С официальной Москвой образ Белого, несмотря на некоторые «коммуноидности» в его последних писаниях, в моем представлении никак не связывался. Правда, было все время ощущение правильности того, что он живет не с нами, в эмиграции, а в Советской России; но это ощущение его бытийственной и стилистической принадлежности к вулканической почве «Взвихренной Руси»[333] ни в какой мере и степени не означало его духовного родства или хотя бы только отдаленного свойства с духом третьего интернационала и экономического материализма.
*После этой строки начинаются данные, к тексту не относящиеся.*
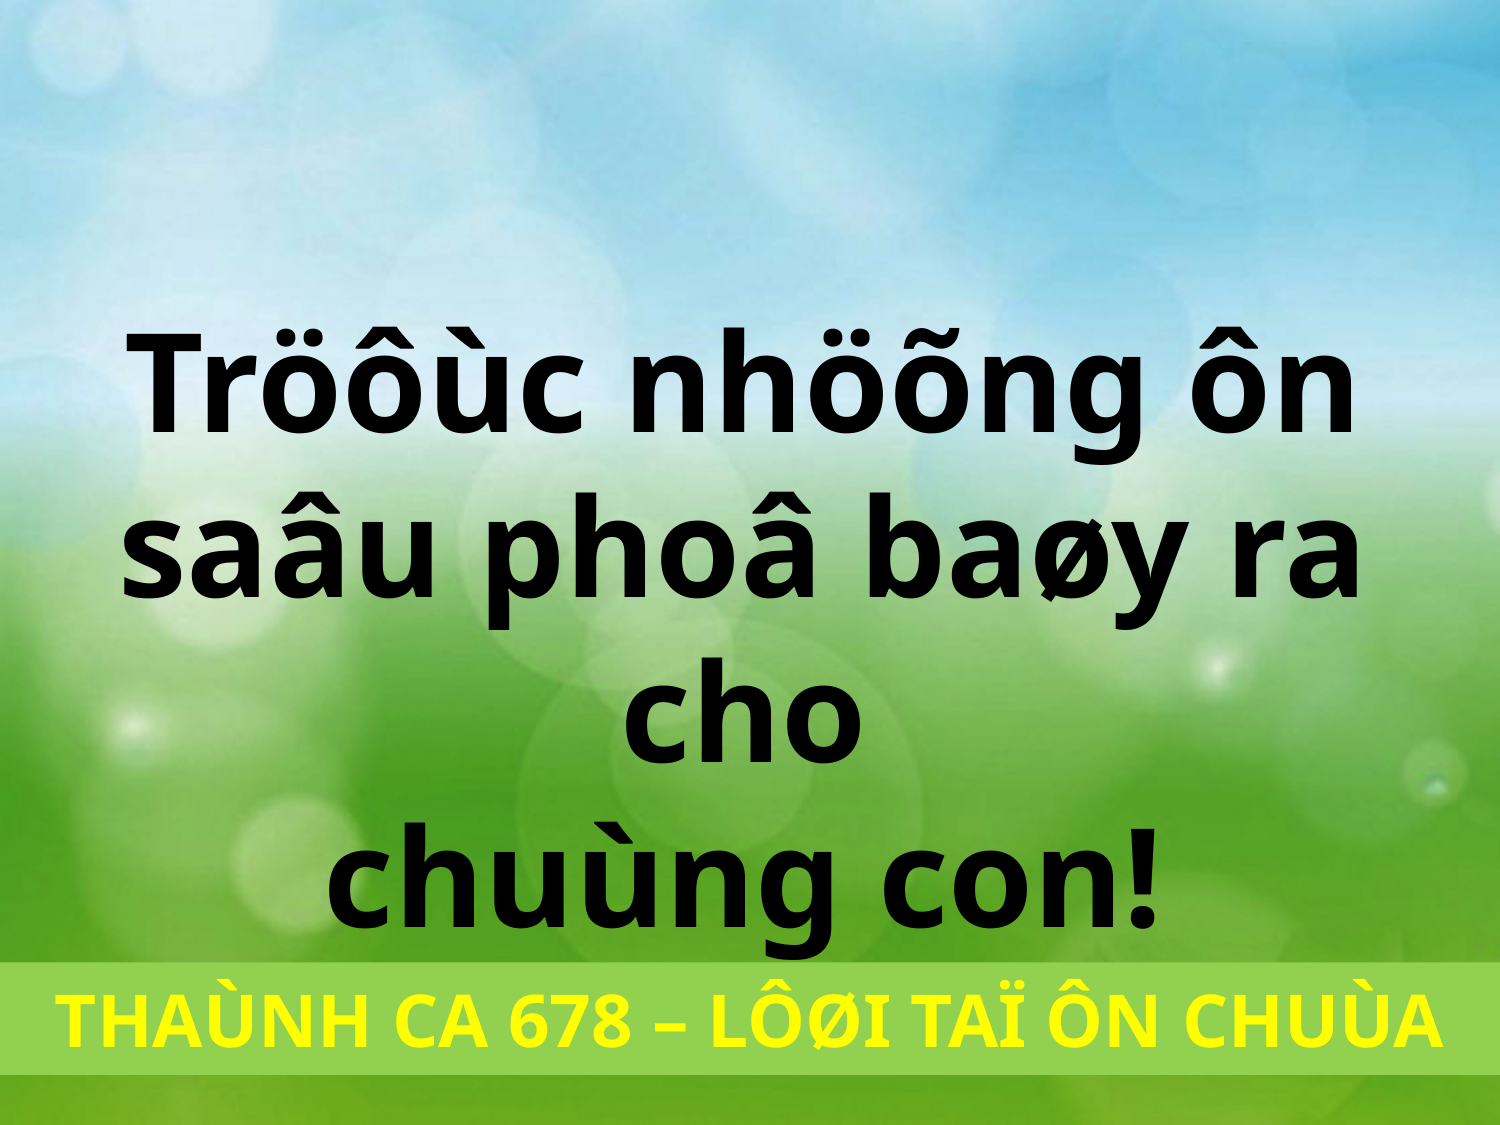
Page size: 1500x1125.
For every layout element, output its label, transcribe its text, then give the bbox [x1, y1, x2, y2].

Присланный мне в феврале этого года вырезанный не то из «Правды», не то из «Известий» шарж «Белый на лекции» вполне подтвердил мое представление о несоветском облике советского Белого. Изображен Белый на нем в своем старом сюртуке с широкими лацканами и летучими фалдами, в высоком крахмальном воротнике с веющим черным бантом вместо галстука. Анатэмские когтистые пальцы[334] воздетых к небу рук и рысьи пучки волос на висках полысевшего черепа показались не карикатурными преувеличениями, а вполне оправданными стилистическими заострениями. Слегка расширенный безумием, очевидно зеленый взор волчьих глаз хмуро опущен к земле и все же крылат. Типично беловский взор.

С тех пор, как я познакомился с Белым в зиму 1909—1910 года, помню его предельно нервным, усталым и больным, таким, как он сам изобразил себя в предисловии к «Первому свиданию»[335]:

Давно поломанная вещь, Давно пора меня в починку, Висок — винтящая мигрень... Душа — кутящая...

Но, несмотря на болезненность Белого, я был почему-то уверен, что он проживет долго. (Помню отчетливо, что ту же уверенность высказал вскоре после смерти Блока в разговоре со мной кто-то из писателей, близко знавших Белого. Было это, если не изменяет память, на литературном вечере Ходасевича в Союзе писателей.) Причины этой уверенности заключались, думается, в том, что все болезни Белого, этого бестелесного существа, казались не столько физическими недугами, сколько, говоря его собственным антропософским языком, помрачениями его ауры, мешающими его блистательной даровитости создать нечто не только почти гениальное, но вполне совершенное. Все же Белый все время рос, и потому казалось, что он, в конце концов, осилит свои болезни, свои недуги, врастет в форму своего совершенства и ясной старостью взойдет над хаосом. Сама сложность его дарования и извилистость его путей требовали долгого вызревания, и не верилось, что судьбой ему будет отказано в нем. В смерти Белого есть нечто метафизически непоправимое, навсегда оставляющее без объединяющего и венчающего купола все совершенное им; и даже больше, нечто низводящее вечную ночь над всеми достижениями его бурного творческого восхода.

Смерть Белого — подлинно безвременная кончина; отсюда и наша великая печаль о нем.

К этой печали присоединяется другая. Менее бескорыстная, но не менее острая. Белый был для многих из нас, людей кровно связанных с расцветом московско-петербургской довоенной культуры, последней своей крупной фигурой в Советской России. Всматриваясь в покинутые нами и все более уходящие от нас берега, мы чувствовали: Белый и те несколько человек, с которыми он после нашей разлуки остался вместе, это наша еще видная нам пристань. От нее мы отчалили, к ней, быть может, могли бы причалить, если бы был нам сужден возврат. И вот бурным течением времени снесена пристань. Взор памяти — он же взор и надежды — растерянно блуждает по гаснущему берегу, и не на чем ему больше остановиться... Нет сомнения — смерть Белого — это новый этап развоплощения прежней России и старой Москвы. Это углубление нашей эмигрантской сирости и нашего одиночества.

С теми, для кого все это не так, для кого все творчество Белого только сумбур и невнятица, а он сам чуть ли не большевик, спорить не буду; пишу в совершенно личном, лирическом порядке.